U.S. proposal would crack down on nameless ‘ghost weapons’ By Reuters


© Reuters. A participant in an armed rally displays a gun with a 3D printed bottom receiver, a gun known as


By Jan Wolfe

WASHINGTON (Reuters) – The US Department of Justice released a proposed rule on Friday aimed at cracking down on self-organized “ghost guns”. That move was promised by the White House last month as part of a major effort to contain mass shootings and bloodshed in the community.

The Justice Department issued a proposal for a regulation requiring retailers to conduct background checks before selling kits that contain the parts necessary for someone at home to willingly make a gun. It will take effect later this year unless stopped by a judicial challenge.

The proposed rule would also require the inclusion of serial numbers in parts used in easy-to-build firearms kits, making it easier for law enforcement to track guns used in violent crimes.

The rule marks the first time since 1968 that the definition of “firearm” in the US Code has been updated, the Justice Department said in a press release.

Attorney General Merrick Garland said in a statement that the proposed rule would “help keep guns out of the wrong hands and make it easier for law enforcement to track down guns used to commit violent crimes”.

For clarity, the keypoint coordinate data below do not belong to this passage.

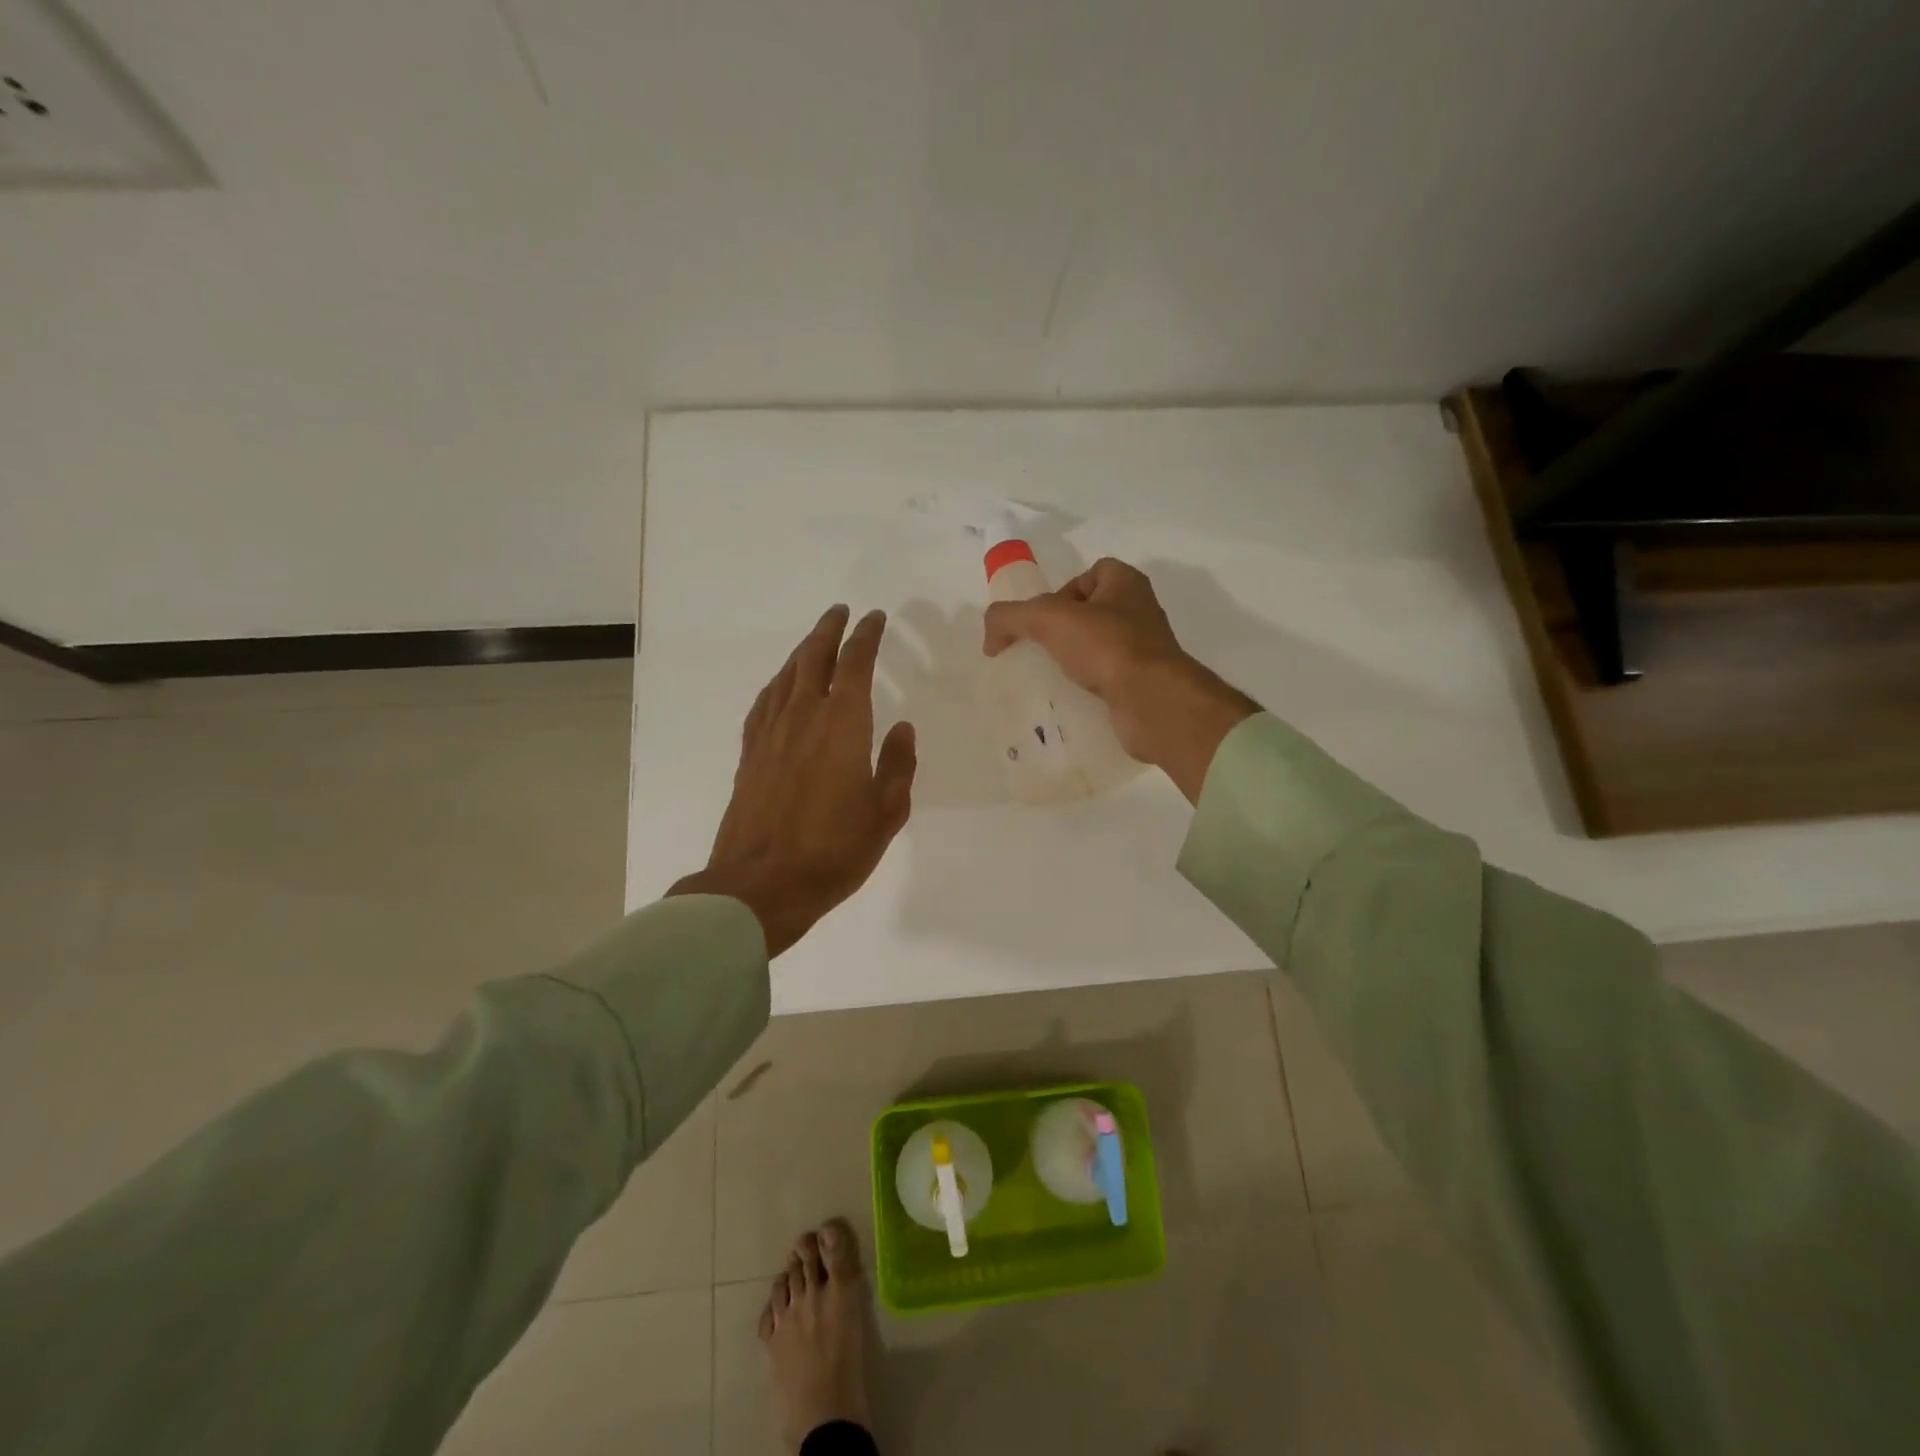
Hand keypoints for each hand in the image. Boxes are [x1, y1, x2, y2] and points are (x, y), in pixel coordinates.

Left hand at [671, 606, 915, 956]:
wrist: (761, 884)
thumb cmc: (834, 851)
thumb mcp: (886, 813)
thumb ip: (897, 765)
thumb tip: (902, 729)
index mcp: (842, 725)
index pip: (855, 664)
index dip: (866, 636)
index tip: (874, 618)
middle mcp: (803, 717)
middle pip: (814, 657)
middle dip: (829, 630)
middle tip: (841, 612)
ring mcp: (771, 733)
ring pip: (786, 675)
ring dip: (803, 650)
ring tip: (815, 639)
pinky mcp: (750, 753)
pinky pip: (765, 701)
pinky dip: (778, 682)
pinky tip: (781, 685)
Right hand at [982, 558, 1259, 802]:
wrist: (1152, 700)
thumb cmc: (1106, 646)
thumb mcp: (1046, 619)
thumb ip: (1009, 617)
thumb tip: (990, 637)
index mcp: (1127, 583)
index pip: (1092, 573)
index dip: (1064, 590)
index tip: (1043, 618)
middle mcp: (1141, 611)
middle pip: (1094, 612)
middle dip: (1066, 629)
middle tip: (1041, 648)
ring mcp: (1146, 650)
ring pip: (1101, 647)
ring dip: (1076, 659)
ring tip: (1051, 675)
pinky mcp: (1144, 684)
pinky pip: (1109, 679)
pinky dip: (1089, 686)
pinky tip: (1070, 698)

Gun control advocates have long said that ghost weapons allow someone to obtain a firearm without going through the background checks they would otherwise face.

On April 8, President Joe Biden called on the Justice Department to propose a new rule on ghost rifles within 30 days.

“The parts have no serial numbers. So if they turn up at a crime scene, they cannot be traced,” said Biden on April 28 in his first address to Congress. “Ghost Gun Kit buyers don’t have to pass a background check. Anyone from criminals to terrorists can buy this kit and assemble a deadly weapon in just 30 minutes. But nothing more.”

The rule proposed by the Justice Department will be recorded in a federal journal on Friday, which opens a review period for public comments, which can be two months.